__WORK TASK 1__
In the plasma etching text, which high frequency is added to smooth the sudden drop in ion energy at the low frequency of 2.0 MHz?
__WORK TASK 2__
Translate this sentence from the plasma etching text into Spanish: "This is because the ion density of the plasma reactor is more dependent on the ICP source power."
__WORK TASK 3__
Resume the plasma etching text after its last sentence, keeping its technical style.

━━━━━ PROVIDED TEXT ━━━━━

FIG. 13 is a graph illustrating a relationship between the self-bias (−VDC), that is, the ion energy and the single and mixed frequencies. An intensity of ion energy at the mixed frequency is equal to an approximate mean value of those at the low/high frequencies. A sudden reduction of ion energy at the low frequency of 2.0 MHz can be greatly smooth by adding the high frequency of 27.12 MHz.

Here, a measured value is not shown but plasma ion density may have a greater value depending on the frequency magnitude and the amount of the bias power in the high dissociation region.

Resultantly, the reaction gas is suddenly dissociated as the source power increases in the high dissociation region. The high frequency is added and applied to guarantee a stable and wide process window because the intensity of ion energy suddenly varies as the frequency applied to the cathode gets lower.

As in a graph of FIG. 15 showing an etch rate of an insulating film (SiO₂), the etch rates are almost similar at the low frequency and the mixed frequency when the bias power of the same amount is applied. It can be appreciated that a variation of the etch rate in the high dissociation region is greatly different from that of the low dissociation region. This is because the ion density of the plasma reactor is more dependent on the ICP source power. The suddenly reduced ion energy intensity/ion density/radical concentration can be controlled by suitably controlling the ICP source power and the amounts of the low/high frequency RF powers applied to the cathode in the high dissociation region. Thus, the high etch rate, the high selectivity, and the wide process window can be guaranteed.

━━━━━ PROVIDED MATERIAL ━━━━━

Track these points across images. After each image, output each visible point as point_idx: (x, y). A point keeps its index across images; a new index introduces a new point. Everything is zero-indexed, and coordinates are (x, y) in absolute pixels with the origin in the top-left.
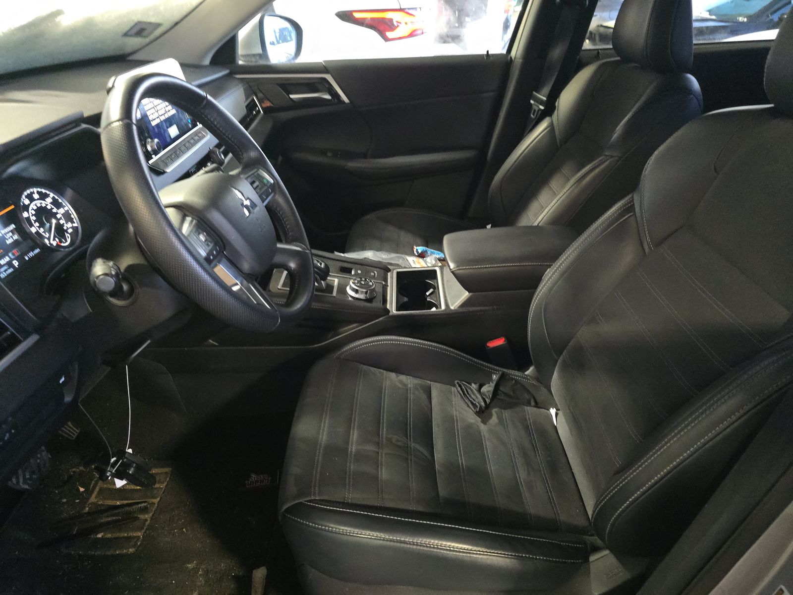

━━━━━

__RESPONSE AREA 1__
27.12 MHz

__RESPONSE AREA 2__
Esto se debe a que la densidad iónica del reactor de plasma depende más de la potencia de la fuente ICP.

__RESPONSE AREA 3__
As described above, the present invention provides the hybrid plasma reactor for simultaneously realizing a capacitive and inductive coupling function to double a process performance and productivity. In detail, the present invention can suitably harmonize the ICP source power having a property of high ion density plus low ion energy with the mixed frequency bias RF power, thereby improving the process performance such as the tunable ion density, the tunable ion energy and ion energy distribution, and the radical concentration control as well as enhancing productivity such as the remarkable improvement of MTBC.

According to the present invention, when the ICP type reactor implements the dry etch process, the high frequency is additionally applied to thereby compensate the sudden reduction of the ion energy intensity occurring as the ICP source power increases in the high dissociation region, when the low frequency is applied to the cathode. By doing so, the present invention can provide solutions to the drawbacks of the ICP type reactor of etch stop, chamber matching, low PR selectivity, and narrow process window. The present invention can add the high frequency to the low frequency in the low dissociation region, thereby guaranteeing the high ion energy and ion density, and increasing the etch rate.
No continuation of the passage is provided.